Nachrichten-Portale boomen

24.08.2009

Rund 3,1 Milliarden Besuche haben die 20 beliebtesten Info-Sites im 1. Halbjahr 2009 registriert.

Die deutschen Nachrichten-Portale im Netz verzeichnen einen neuen Besucherrekord. Rund 3,1 Milliarden Besuche haben die 20 beliebtesten Info-Sites im ersten Halbjahr 2009 registriert. Um während des Tages auf dem Laufenden zu bleiben und sich einen Überblick über die neuesten Nachrichten zu verschaffen, nutzen zunehmend mehr Menschen die Nachrichtenseiten im Web. Dabei ist nicht nur die Nutzungshäufigkeit, sondern auch die –intensität, sprich die Dauer der Nutzung, im Aufwind.

Von dieser Mediennutzung profitieren auch die Online-Auftritte der Tageszeitungen. Als Info-Flaggschiffe verzeichnen sie stetig steigende Userzahlen. 41 Prozent der Internetnutzer besuchen ihre Zeitung regelmäßig online - und schaffen damit zusätzliche Reichweite.

Nicht nur der gedruckten Ausgabe wird von den Lesern höchste Glaubwürdigkeit attestiert – auch die Zeitungsseiten im Netz werden als zuverlässige Informationsquelle geschätzt. Bild.de, Welt Online und Süddeutsche.de liegen in der Spitzengruppe der beliebtesten Nachrichtenportale. Für die Erhebung berücksichtigte der Branchenverband Bitkom IVW-geprüfte Seiten, die ausschließlich und tagesaktuell über Politik, Wirtschafts-, Sport- oder Fachthemen berichten.
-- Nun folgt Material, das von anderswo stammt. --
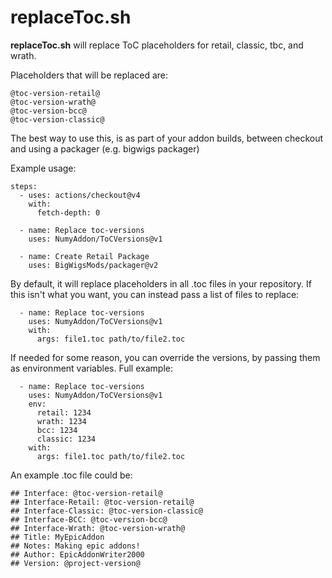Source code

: # replaceToc.sh

__replaceToc.sh__ will replace ToC placeholders for retail, classic, tbc, and wrath.

Placeholders that will be replaced are:
    
    @toc-version-retail@
    @toc-version-wrath@
    @toc-version-bcc@
    @toc-version-classic@

The best way to use this, is as part of your addon builds, between checkout and using a packager (e.g. bigwigs packager)

Example usage:

    steps:
      - uses: actions/checkout@v4
        with:
          fetch-depth: 0

      - name: Replace toc-versions
        uses: NumyAddon/ToCVersions@v1

      - name: Create Retail Package
        uses: BigWigsMods/packager@v2

By default, it will replace placeholders in all .toc files in your repository.
If this isn't what you want, you can instead pass a list of files to replace:

      - name: Replace toc-versions
        uses: NumyAddon/ToCVersions@v1
        with:
          args: file1.toc path/to/file2.toc

If needed for some reason, you can override the versions, by passing them as environment variables.
Full example:

      - name: Replace toc-versions
        uses: NumyAddon/ToCVersions@v1
        env:
          retail: 1234
          wrath: 1234
          bcc: 1234
          classic: 1234
        with:
          args: file1.toc path/to/file2.toc

An example .toc file could be:

    ## Interface: @toc-version-retail@
    ## Interface-Retail: @toc-version-retail@
    ## Interface-Classic: @toc-version-classic@
    ## Interface-BCC: @toc-version-bcc@
    ## Interface-Wrath: @toc-version-wrath@
    ## Title: MyEpicAddon
    ## Notes: Making epic addons!
    ## Author: EpicAddonWriter2000
    ## Version: @project-version@

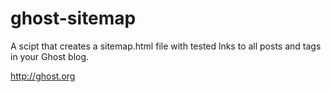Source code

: ghost-sitemap
=============

A scipt that creates a sitemap.html file with tested lnks to all posts and tags in your Ghost blog.


http://ghost.org
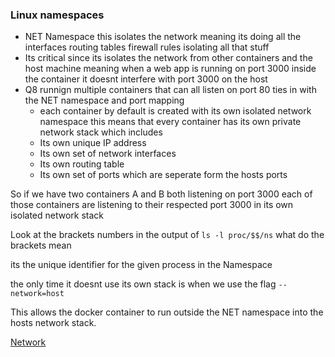 ### Linux namespaces 

- NET Namespace this isolates the network meaning its doing all the interfaces routing tables firewall rules isolating all that stuff 
- Its critical since its isolates the network from other containers and the host machine meaning when a web app is running on port 3000 inside the container it doesnt interfere with port 3000 on the host 
- Q8 runnign multiple containers that can all listen on port 80 ties in with the NET namespace  and port mapping 
	- each container by default is created with its own isolated network namespace this means that every container has its own private network stack which includes 
	- Its own unique IP address 
	- Its own set of network interfaces 
	- Its own routing table
	- Its own set of ports which are seperate form the hosts ports 

So if we have two containers A and B both listening on port 3000 each of those containers are listening to their respected port 3000 in its own isolated network stack 

Look at the brackets numbers in the output of `ls -l proc/$$/ns` 
what do the brackets mean 

its the unique identifier for the given process in the Namespace 

the only time it doesnt use its own stack is when we use the flag 
`--network=host` 

This allows the docker container to run outside the NET namespace into the hosts network stack. 

[Network](https://dev.to/pemcconnell/docker-networking-network-namespaces-docker-and-dns-19f1)

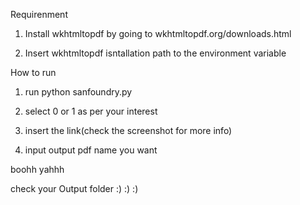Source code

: Requirenment 

1) Install wkhtmltopdf by going to wkhtmltopdf.org/downloads.html

2) Insert wkhtmltopdf isntallation path to the environment variable 


How to run

1) run python sanfoundry.py 

2) select 0 or 1 as per your interest

3) insert the link(check the screenshot for more info)

4) input output pdf name you want

boohh yahhh

check your Output folder :) :) :)


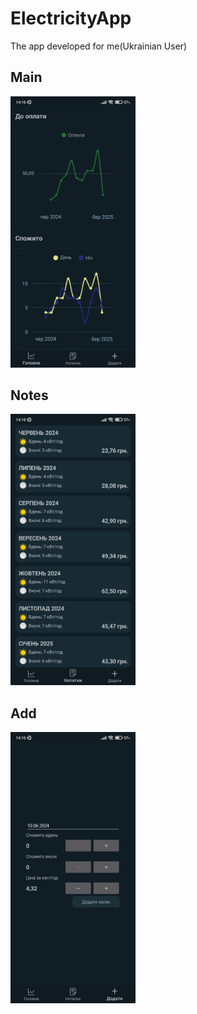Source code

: # ElectricityApp
The app developed for me(Ukrainian User)

## Main
<img  src="/Images/main.jpg" width="200">

## Notes
<img  src="/Images/notes.jpg" width="200">

## Add
<img  src="/Images/add.jpg" width="200">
Regionalzeitungen legen im Web zu

Auch die Online-Ableger der Regionalzeitungen legen fast durchweg deutlich zu. Wie die aktuelle Analyse Internetfacts der AGOF belegt, können gut gemachte Websites der Regionalzeitungen ein Publikum weit über das Verbreitungsgebiet der Printausgabe hinaus erreichen. Spitzenreiter ist hier RP Online, der Online-Auftritt der Rheinischen Post, gefolgt von Abendblatt.de (Hamburger Abendblatt) und dem WAZ-Angebot DerWesten. Deutliche Gewinne verzeichnen u.a. die Badische Zeitung, der Merkur und die B.Z.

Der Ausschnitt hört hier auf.